Plan compile time is over 50 seconds

Dan Holmes 2013-11-14 20:57:10

This plan in production takes 50+ seconds to compile. It only takes 6 to run. I know the plan looks bad but i am wondering if there is more to this than this plan. Perhaps my server is overloaded. This statement has been in production for 2 weeks and it started this behavior yesterday.

thoughts about hte duration and troubleshooting steps.

This is only the estimated plan

thanks
danny

post edit: i have two databases on the same server exhibiting this behavior. Same SQL for both.

adding OPTION(QUERYTRACEON 8675, QUERYTRACEON 3604)

End of simplification, time: 0.047 net: 0.037 total: 0.047 net: 0.037

end exploration, tasks: 1047 no total cost time: 0.43 net: 0.357 total: 0.477 net: 0.395

end search(0), cost: 170233 tasks: 2860 time: 0.254 net: 0.254 total: 0.732 net: 0.649

end exploration, tasks: 6815 Cost = 170233 time: 0.207 net: 0.207 total: 0.94 net: 0.857

end search(1), cost: 103477 tasks: 9454 time: 0.37 net: 0.37 total: 1.31 net: 1.228

* Optimizer time out abort at task 614400 *

* Optimizer time out abort at task 614400 *

End of post optimization rewrite, time: 50.185 net: 43.324 total: 51.495 net: 44.552

End of query plan compilation, time: 0.011 net: 0.011 total: 51.507 net: 44.563

(1 row(s) affected)

SQLkiwi 2013-11-27 00:58:58
Does compilation always take ~50 seconds, or is it an occasional thing? Monitor sys.dm_exec_query_resource_semaphores and check DBCC MEMORYSTATUS while the query is compiling to see if compilation is waiting on a memory gateway or other grant.
Dan Holmes 2013-11-27 14:35:35
Yes the compile time is a regular 50+ second duration. Just tried it and it took 67 seconds. Running the resource_semaphores dmv doesn't show it waiting – waiter_count is zero. I re-ran this constantly while the estimated plan was being created.
SomewhereSomehow 2013-11-15 09:58:47
Hello, Dan.

I've counted 22 joins – that may be too much for SQL Server, to produce good enough plan fast, or even compile fast. I've heard from one of the production team members about 16 joins as the "magical" point to consider splitting query.

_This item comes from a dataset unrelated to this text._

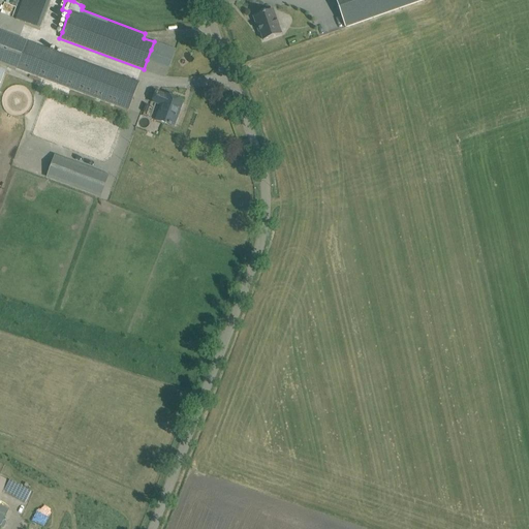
[(335,0),(345,28),(424,0),(335,0)]
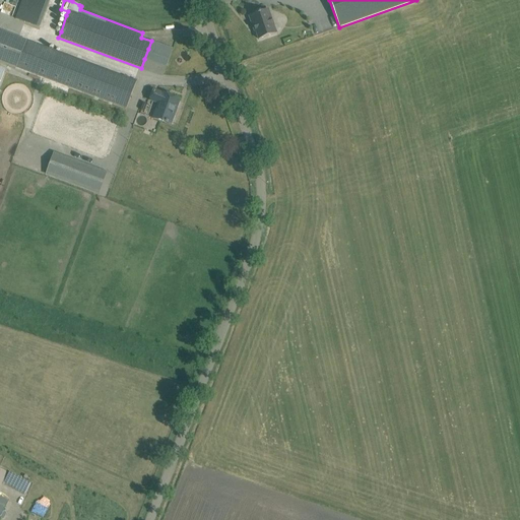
[(253,27),(254,26),(259,40),(277,34),(269,9),(249,16),(253,27)]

However, in my practice, there might be quite less join number to consider rewrite to have a good plan. When it comes to even more joins, compilation it self may become a problem, I have an example of 14 joins timeout at 614400, if it is interesting I may post it here. However, it takes 5 seconds on my machine, not 50.

From the other hand there might be more joins and it will compile and even run fine. But even if it compiles and runs fine – that is based more on luck, from my pov. Initially, server would chose interesting join order (or orders) based on heuristics. And heuristics is called so, as has no mathematical guarantee to be a solution for all the cases, so there might be cases when this algorithm will fail. Unhappily, it might be the one case.

Next, rule based transformations occur, it may also reorder joins (but in a limited way, not the hole tree), and do a lot of other additional transformations. Here is where timeout used, not to allow optimization process last forever. It has some inner borders of 614400 transformations and 3072000 transformations. After this – optimizer will proceed with the plan it has so far.

Try to compile (not to run) your query with "option(force order)" hint to see how much time it will take. If it takes less – than the number of joins was the most likely reason. Also, 50 seconds is a lot of time, try to monitor wait types and locks during compilation. Another point to look at is there any CPU intensive process during compilation?

Another thought, if compilation is a problem, not just curiosity, than you should do it quite often? So the next question naturally is about why it is compiled and not taken from plan cache – and the point to check are – is the system under memory pressure and plan is evicted, or maybe recompilation issues.

The last silly guess, I'm sure it is not the case and no one of your colleagues with trace rights is playing games on production, but just to be sure, run "dbcc tracestatus", and check is any of TF 8780, 8788 enabled? If so, turn it off and find the criminal =)

To sum it all up.
I would generally recommend to split your initial query to reduce number of joins and compilation time. As a free bonus you might (not necessarily) get a better plan quality and improve execution time.
As a good starting point of breaking query I would recommend this article
When To Break Down Complex Queries

Dan Holmes 2013-11-27 14:38:03
i reduced the complexity of one of those views and that did change the compile time (and execution time).

OPTION(FORCE ORDER) reduced the time to subsecond.

SomewhereSomehow 2013-11-27 17:23:10
Glad to hear it!